The customer nods. He knows he’s being had, but there’s nothing he can do. Steve offers a price. It’s hardly a discount, 10 percent, and that’s only with the mail-in rebate. Analytics confirm: no one mails in the rebate. The customer hesitates, says, “That’s a lot of money.”
“You won’t find a better price,” Steve says, a fair point.

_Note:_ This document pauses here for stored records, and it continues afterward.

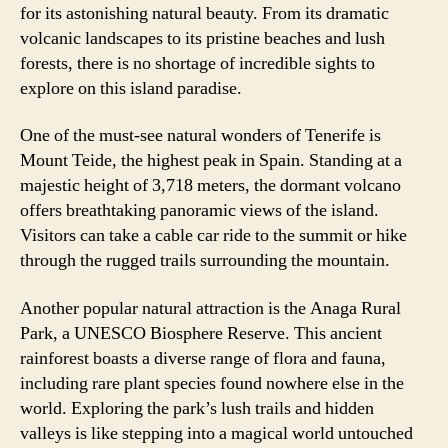
for its astonishing natural beauty. From its dramatic
volcanic landscapes to its pristine beaches and lush
forests, there is no shortage of incredible sights to
explore on this island paradise.
One of the must-see natural wonders of Tenerife is
Mount Teide, the highest peak in Spain. Standing at a
majestic height of 3,718 meters, the dormant volcano
offers breathtaking panoramic views of the island.
Visitors can take a cable car ride to the summit or hike
through the rugged trails surrounding the mountain.
Another popular natural attraction is the Anaga Rural
Park, a UNESCO Biosphere Reserve. This ancient
rainforest boasts a diverse range of flora and fauna,
including rare plant species found nowhere else in the
world. Exploring the park’s lush trails and hidden
valleys is like stepping into a magical world untouched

The customer looks to Donnell for an encouraging nod that says: such is life, we all get fleeced, but what’s the alternative, buying an Android? Donnell shrugs. The customer pays and photographs his new phone with his old one. Steve pushes the abacus on another commission. Donnell steps in before the next person can approach. People give him looks because the line trails halfway to the door, and he’s skipped all that and gone straight to the front. They don’t know he works here.
“My brother,” says Steve, and offers a soul shake, which Donnell accepts. This is their unspoken arrangement; Donnell honors Steve’s b-boy persona, and in return he’s allowed to write during slow shifts instead of vacuuming the carpet.
“You remember Jackie?” says Donnell, and taps his daughter’s shoulder.
“I like those Pumas,” Steve says to Jackie, who gives no indication of having heard.
Someone behind them says, “Ahem.”
Steve indicates the line, and asks Donnell if they can talk later, maybe in a couple hours after his shift. Donnell says, “I just need a minute.”
“Excuse me, I’ve been waiting,” the same woman interrupts.
Donnell feels a tug at his arm again. He tells Jackie, “Not now.”
“Excuse me,” the customer repeats, steps around Donnell, and pushes her cellphone at Steve. “I’ve been waiting here for twenty minutes and . . .”
“Miss, I’ll be right with you,” says Steve, turning back to Donnell, but the woman won’t hear it; she positions her body between them.
“Dad,” says Jackie. “Buy me this Bluetooth speaker.”
There is no question mark at the end of her statement. It’s a command. Jackie already has a Bluetooth speaker. She got one for Christmas last year.
“This one has mega-bass,” says Jackie.
“Not now,” says Donnell, trying to shake her off his arm.
“It’s only eighty bucks,” Jackie says, breaking her no-touching rule to pat him down in search of his wallet, which she finds and removes. Donnell tries to snatch it back, but she’s danced out of reach.
“You get a discount,” Jackie says, and positions herself at the end of the line.